Former US President Donald Trump has slammed South Korean President Moon Jae-in after the Korean leader said Trump had "failed" in his nuclear disarmament talks with North Korean dictator Kim Jong Un.
In an interview with The New York Times, Moon said Trump left office without removing a single North Korean nuclear warhead and that Kim had since resumed weapons tests.
"He beat around the bush and failed to pull it through," Moon said of Trump's efforts in North Korea.
Moon lamented that Trump never followed through after declaring that "there is no longer a nuclear threat from North Korea". Subsequent negotiations went nowhere, Moon said, and Trump left talks with the North Korean leader without an agreement on how to move forward.
Trump, in a statement issued today, responded to the criticism by denouncing Moon for being "weak as a leader and as a negotiator".
"Kim Jong-un of North Korea, who I have gotten to know (and like) under the most trying of circumstances, never respected the current President of South Korea, Moon Jae-in," the Trump statement reads. "I was always the one who stopped the aggression toward the South, but unfortunately for them, I am no longer there."

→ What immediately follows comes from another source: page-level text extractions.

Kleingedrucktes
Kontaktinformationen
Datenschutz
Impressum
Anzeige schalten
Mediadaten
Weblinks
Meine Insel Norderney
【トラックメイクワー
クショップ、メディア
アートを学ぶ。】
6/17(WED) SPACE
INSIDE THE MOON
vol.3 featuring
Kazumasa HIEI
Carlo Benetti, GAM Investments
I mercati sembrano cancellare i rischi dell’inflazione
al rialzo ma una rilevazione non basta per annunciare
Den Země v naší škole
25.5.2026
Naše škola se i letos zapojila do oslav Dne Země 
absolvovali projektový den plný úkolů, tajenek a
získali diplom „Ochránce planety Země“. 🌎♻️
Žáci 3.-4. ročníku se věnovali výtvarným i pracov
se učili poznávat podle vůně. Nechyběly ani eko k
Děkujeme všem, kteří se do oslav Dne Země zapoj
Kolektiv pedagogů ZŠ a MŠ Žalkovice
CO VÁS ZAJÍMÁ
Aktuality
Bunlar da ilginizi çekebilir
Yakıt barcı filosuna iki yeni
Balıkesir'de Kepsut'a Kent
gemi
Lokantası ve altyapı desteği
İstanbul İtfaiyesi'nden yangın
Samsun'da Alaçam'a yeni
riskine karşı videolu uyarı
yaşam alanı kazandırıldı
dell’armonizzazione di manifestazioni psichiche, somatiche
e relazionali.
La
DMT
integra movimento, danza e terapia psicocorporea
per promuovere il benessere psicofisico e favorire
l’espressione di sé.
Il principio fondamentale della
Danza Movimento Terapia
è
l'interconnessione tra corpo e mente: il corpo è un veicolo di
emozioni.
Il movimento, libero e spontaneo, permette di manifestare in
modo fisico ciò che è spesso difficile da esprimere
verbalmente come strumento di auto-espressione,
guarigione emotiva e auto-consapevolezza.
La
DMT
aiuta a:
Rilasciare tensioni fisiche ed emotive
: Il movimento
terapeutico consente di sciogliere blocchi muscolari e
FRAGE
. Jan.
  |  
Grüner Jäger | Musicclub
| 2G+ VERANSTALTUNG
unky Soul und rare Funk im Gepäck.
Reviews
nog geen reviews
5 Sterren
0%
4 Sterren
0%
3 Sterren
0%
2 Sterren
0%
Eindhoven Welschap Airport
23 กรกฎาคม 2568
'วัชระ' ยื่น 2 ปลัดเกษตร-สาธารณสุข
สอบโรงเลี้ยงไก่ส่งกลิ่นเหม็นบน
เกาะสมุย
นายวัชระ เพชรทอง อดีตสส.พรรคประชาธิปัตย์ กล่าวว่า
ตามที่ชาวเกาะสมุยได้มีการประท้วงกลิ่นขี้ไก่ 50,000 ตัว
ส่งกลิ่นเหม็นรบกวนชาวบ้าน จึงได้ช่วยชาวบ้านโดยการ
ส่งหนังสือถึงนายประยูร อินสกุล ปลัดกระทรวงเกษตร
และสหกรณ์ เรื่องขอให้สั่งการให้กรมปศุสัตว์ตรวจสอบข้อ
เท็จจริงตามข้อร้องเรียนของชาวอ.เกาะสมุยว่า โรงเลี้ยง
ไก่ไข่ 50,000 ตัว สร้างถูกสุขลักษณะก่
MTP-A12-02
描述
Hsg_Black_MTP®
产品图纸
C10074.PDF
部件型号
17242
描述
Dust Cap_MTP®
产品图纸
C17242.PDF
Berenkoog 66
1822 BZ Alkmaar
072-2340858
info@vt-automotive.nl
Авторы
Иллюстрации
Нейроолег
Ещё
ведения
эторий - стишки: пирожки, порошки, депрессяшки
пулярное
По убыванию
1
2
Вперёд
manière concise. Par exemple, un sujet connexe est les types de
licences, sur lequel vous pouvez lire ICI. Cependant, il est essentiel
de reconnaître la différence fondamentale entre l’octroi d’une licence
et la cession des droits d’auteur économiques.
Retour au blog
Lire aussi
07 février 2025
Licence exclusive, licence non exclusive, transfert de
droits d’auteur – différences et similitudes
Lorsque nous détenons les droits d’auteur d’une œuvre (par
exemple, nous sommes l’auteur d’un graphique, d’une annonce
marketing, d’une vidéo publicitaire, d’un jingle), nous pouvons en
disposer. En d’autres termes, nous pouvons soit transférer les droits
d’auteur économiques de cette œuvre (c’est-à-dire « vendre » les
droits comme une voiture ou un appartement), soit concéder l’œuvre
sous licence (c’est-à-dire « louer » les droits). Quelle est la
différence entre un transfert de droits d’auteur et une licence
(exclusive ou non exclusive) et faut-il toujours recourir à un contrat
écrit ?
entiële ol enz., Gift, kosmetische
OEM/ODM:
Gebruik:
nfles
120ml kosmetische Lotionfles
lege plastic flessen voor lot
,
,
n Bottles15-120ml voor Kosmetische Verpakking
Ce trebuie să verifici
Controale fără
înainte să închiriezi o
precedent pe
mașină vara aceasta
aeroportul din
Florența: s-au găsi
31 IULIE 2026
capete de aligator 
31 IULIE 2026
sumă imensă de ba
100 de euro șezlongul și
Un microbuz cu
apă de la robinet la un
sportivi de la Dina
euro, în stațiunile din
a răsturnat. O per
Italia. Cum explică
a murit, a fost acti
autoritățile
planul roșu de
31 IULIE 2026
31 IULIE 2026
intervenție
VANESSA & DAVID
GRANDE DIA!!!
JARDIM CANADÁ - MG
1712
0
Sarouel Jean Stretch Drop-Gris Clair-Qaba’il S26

"President Moon was weak as a leader and as a negotiator, except when it came to the continued, long term military ripoff of the USA (as is the case with many other countries we protect!)," the statement continues.
"We were treated like fools for decades, however, I got them to pay billions of dollars more for the military protection and services we render", Trump said, citing South Korea's commitment to boost payments to host US troops on the peninsula. "The Biden administration is not even going to ask for the additional billions South Korea agreed to pay us."
Moon, in his New York Times interview, said he had higher hopes for the new American administration.
"I hope that [Joe] Biden will go down as a historic president that has achieved substantive and irreversible progress for the complete denuclearisation and peace settlement on the Korean Peninsula," Moon said.
Biden said last month that he was "prepared for some form of diplomacy" with North Korea, but "it has to be conditioned upon the end result of denuclearisation".
Moon suggested a phased approach, like matching US concessions with the demolition of North Korea's only known nuclear test site, could lead to a point where complete denuclearisation becomes "irreversible".
"This dialogue and diplomacy can lead to denuclearisation," he said. "If both sides learn from the failure in Hanoi and put their heads together for more realistic ideas, I am confident that they can find a solution."